Também presente na Italian Tech Week, o CEO da Goldman Sachs, David Solomon, alertou para os riscos da euforia excessiva. Para ele, no entanto, é o “início do filme” da AI, não o fim.
“Se você estivesse tendo essa conversa em 1998, você estaria fazendo a mesma pergunta, mas o mercado continuaria subindo por mais três anos,” afirmou.
“Haverá uma reavaliação em algum momento,” disse Solomon. “Não ficaria surpreso se nos próximos 12 a 24 meses víssemos uma queda nos mercados de ações, mas isso não deveria ser surpreendente, dada a trajetória recente.”
Na avaliação de Kapulskis, ainda há espaço para valorização de ações relacionadas à inteligência artificial.

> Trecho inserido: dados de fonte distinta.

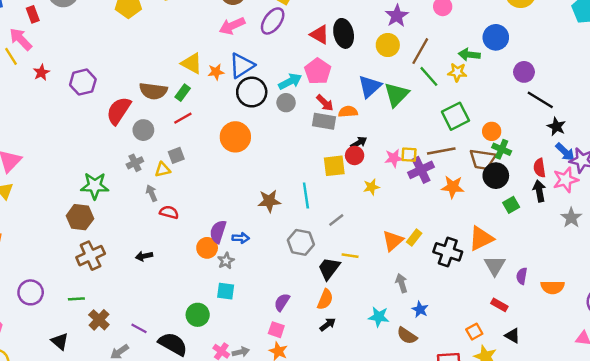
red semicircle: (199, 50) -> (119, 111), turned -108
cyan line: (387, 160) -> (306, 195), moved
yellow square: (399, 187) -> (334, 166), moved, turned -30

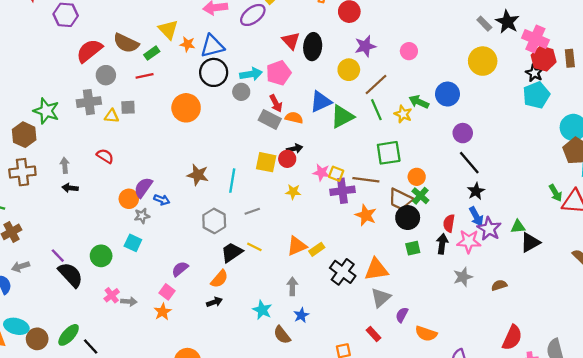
gray cross: (135, 163) -> (89, 102), size x1.5
gray arrow: (152, 193) -> (65, 165), moved
purple line: (139, 328) -> (58, 256), moved

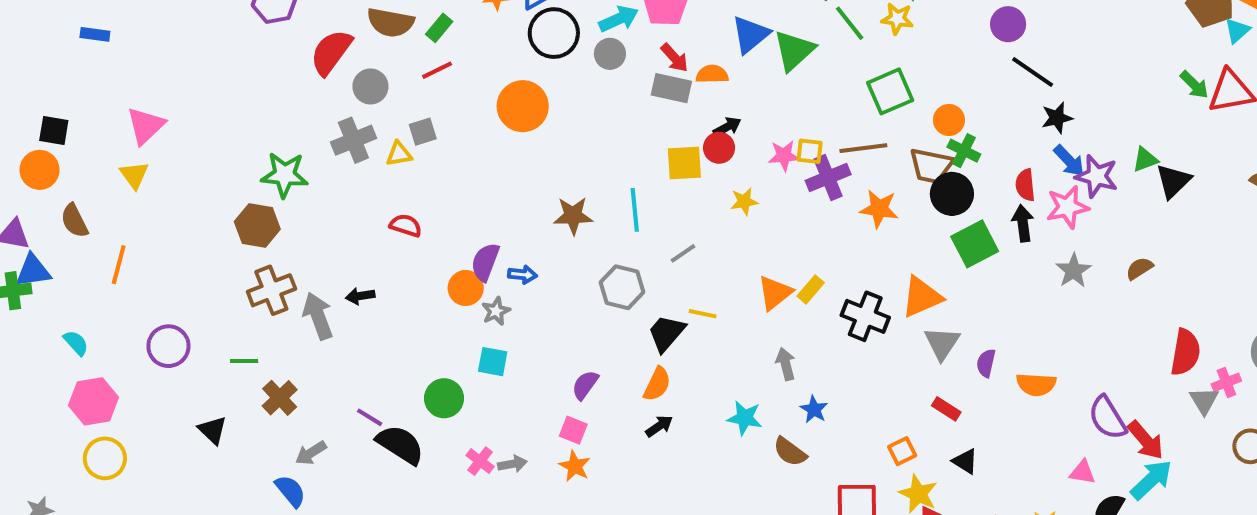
gray arrow: (65, 165) -> (318, 316), moved, size x1.6
black star: (476, 191) -> (1057, 118), turned 30
green square: (413, 248) -> (975, 244), size x1.6

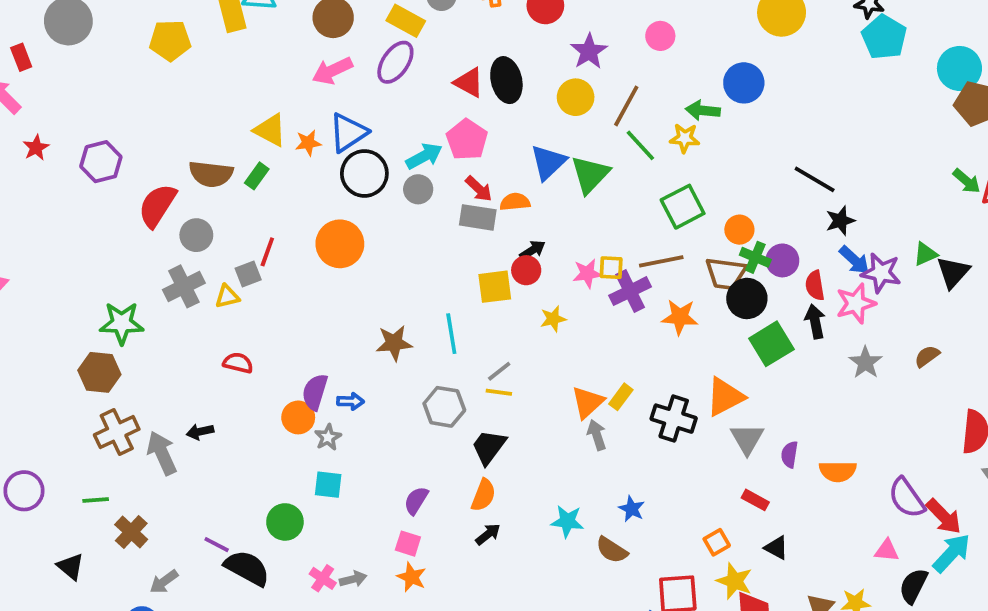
purple circle: (1008, 24) -> (782, 260), moved
red line: (437, 70) -> (267, 252), moved, turned -40
yellow line: (703, 314) -> (499, 392), moved
gray arrow: (786, 364) -> (597, 435), moved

“Apesar do bom desempenho recente, acreditamos que ainda há bons retornos adiante para diversas ações de AI e continuamos investindo nesse tema,” disse o gestor, em relatório assinado com os analistas José Medeiros e Gabriela Moraes. “No entanto, estamos cada vez mais seletivos.”
Kapulskis está comprado em Microsoft, Google e Meta e em empresas que estão “vendendo as pás na corrida do ouro”, e em virtuais monopolistas, como Nvidia e TSMC. Já Oracle e CoreWeave não passam pelo seu crivo neste momento.
Julião investe em companhias de infraestrutura de AI, como companhias de energia, além de manter na carteira Nvidia e TSMC.
“Há duas décadas não havia aumento na demanda de eletricidade nos EUA, mas houve uma inflexão a partir de 2023,” disse o gestor. “Então temos um posicionamento em utilities. Haverá aumento da demanda pelos data centers e pela política de Donald Trump de incentivar a produção industrial. E há ainda a eletrificação da frota de veículos.”